I had a hospice rotation as a student during my clinical year which piqued my interest in the field. It was an entirely different experience using medications, sometimes off-label, or trying to come up with alternative options. We often compound medications which is something I have always enjoyed. Not many positions in today’s pharmacy profession (short of independent pharmacy) allow pharmacists the opportunity to develop and use that skill.
Have you had any particularly challenging patient cases?
Recently, we had an elderly female on methotrexate for psoriatic arthritis. She developed a symptomatic UTI while on hospice care that the team wanted to treat. The physician initially ordered Bactrim DS. Upon review, I realized these two medications could cause potentially fatal neutropenia. There had been many documented case reports of this exact situation, where elderly female patients became septic and ultimately fail. In fact almost every oral antibiotic has a drug interaction with methotrexate! The half-life of methotrexate is extremely long- multiple weeks in a patient with her comorbidities. I informed the RN of the drug interaction, who informed the physician. He still wanted to continue with the above plan, despite my recommendation against. Therefore, I called the physician directly to explain the evidence surrounding this drug interaction. During the call the physician agreed to change to Fosfomycin, which is an antibiotic we rarely get to use. The benefits included no fatal drug interaction, plus it’s a one-time dose for the patient, a win all around!
Do you have any proudest professional moments?
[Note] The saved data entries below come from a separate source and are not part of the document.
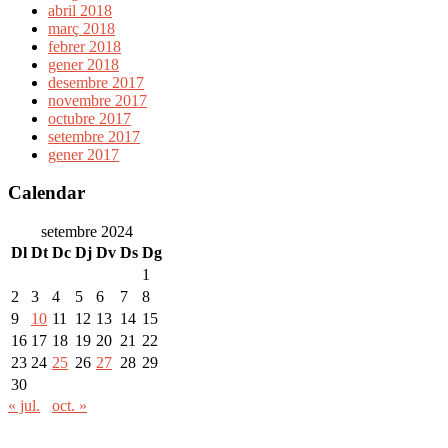
abril 2018
març 2018
febrer 2018
gener 2018
desembre 2017
novembre 2017
octubre 2017
setembre 2017
gener 2017
Calendar
setembre 2024
Dl
Dt
Dc
Dj
Dv
Ds
Dg
1
2
3
4
5
6
7
8
9
10
11
12
13
14
15
16
17
18
19
20
21
22
23
24
25
26
27
28
29
30
« jul.
oct. »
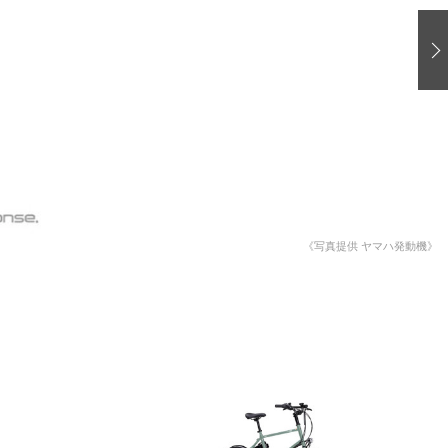
愛車 File
ストップ！不具合修理＆粗悪修理
洗車
コーティング
防錆
ーメーカー「旧車」関連プロジェクト
プロショップ検索
《写真提供 ヤマハ発動機》
コラム
イベントレポート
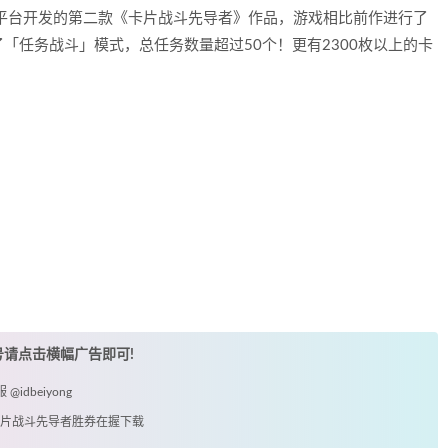
3ds平台开发的第二款《卡片战斗先导者》作品，游戏相比前作进行了
「任务战斗」模式，总任务数量超过50个！更有2300枚以上的卡
账号请点击横幅广告即可!
idbeiyong
载卡片战斗先导者胜券在握下载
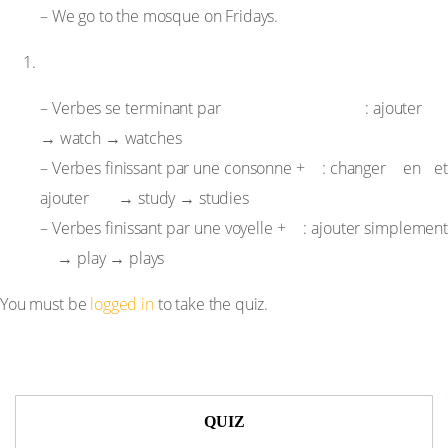
– We go to the mosque on Fridays.
Règles d’orthographe à la 3e personne du singulier
-ss, -sh, -ch, -x, -o
-es
– Verbes se terminant par
: ajouter
→ watch → watches
y
y
i
– Verbes finissant par une consonne +
: changer
en
et
-es
ajouter
→ study → studies
y
– Verbes finissant par une voyelle +
: ajouter simplement
-s
→ play → plays
You must be
logged in
to take the quiz.
QUIZ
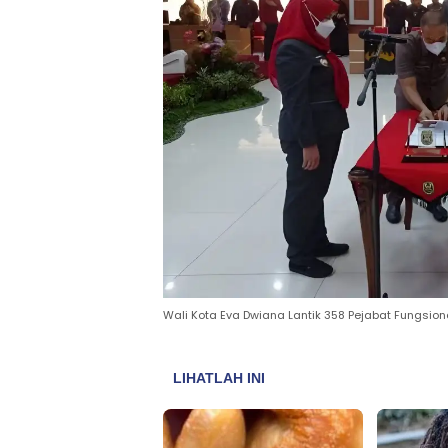
Wali Kota Eva Dwiana Lantik 358 Pejabat Fungsion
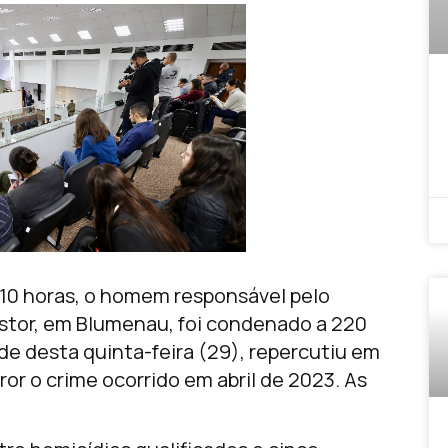
10 horas, o homem responsável pelo
tor, em Blumenau, foi condenado a 220
rde desta quinta-feira (29), repercutiu em
r o crime ocorrido em abril de 2023. As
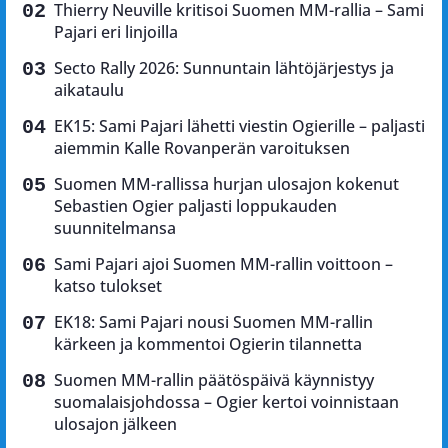
Thierry Neuville kritisoi Suomen MM-rallia – Sami
Pajari eri linjoilla
Secto Rally 2026: Sunnuntain lähtöjärjestys ja
aikataulu
EK15: Sami Pajari lähetti viestin Ogierille – paljasti
aiemmin Kalle Rovanperän varoituksen
Suomen MM-rallissa hurjan ulosajon kokenut
Sebastien Ogier paljasti loppukauden
suunnitelmansa
Sami Pajari ajoi Suomen MM-rallin voittoon –
katso tulokset
EK18: Sami Pajari nousi Suomen MM-rallin
kärkeen ja kommentoi Ogierin tilannetta
Suomen MM-rallin päätöspäivä käynnistyy
suomalaisjohdossa – Ogier kertoi voinnistaan
ulosajon jälkeen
I think my holy grail moment is when Dr. Emmanuel Rivers (the Sepsis godfather), author of Early Goal-Directed Therapy in the Treatment of Severe Sepsis and Septic Shock attended my CE presentation during residency. I completed my PGY1 residency at Henry Ford Hospital in Detroit, Michigan. It is one of the biggest hospital systems in the state and a level 1 trauma center. I was able to have numerous one-in-a-million experiences there but this was by far my favorite. I had gone toe to toe with Dr. Rivers during rounds on a separate issue days before regarding our protocol for dexmedetomidine use and extubation. Once rounds were over, I was discussing my CE topic with the team and he was extremely interested as it was sepsis relates (Double carbepenem use in VRSA and VRSE). Skip to the day of my presentation, lo and behold he showed up and sat directly in front of me, which was terrifying. Typically doctors do not attend pharmacy presentation – let alone a pharmacy resident! I was so honored for him to attend, I will never forget it.
What advice would you give pharmacy students?
Be personable. It is so important to have good interpersonal skills dealing with medical staff or patients. Our job is primarily correct mistakes and maintain patient safety – which can be hard to explain to physicians what they did wrong in a non-accusatory manner. Many people you meet may be having the worst day, so being able to converse and allow people the time to vent is helpful. It also gives you an opportunity to potentially build that relationships. If you don’t like dealing with people, this may not be the profession for you.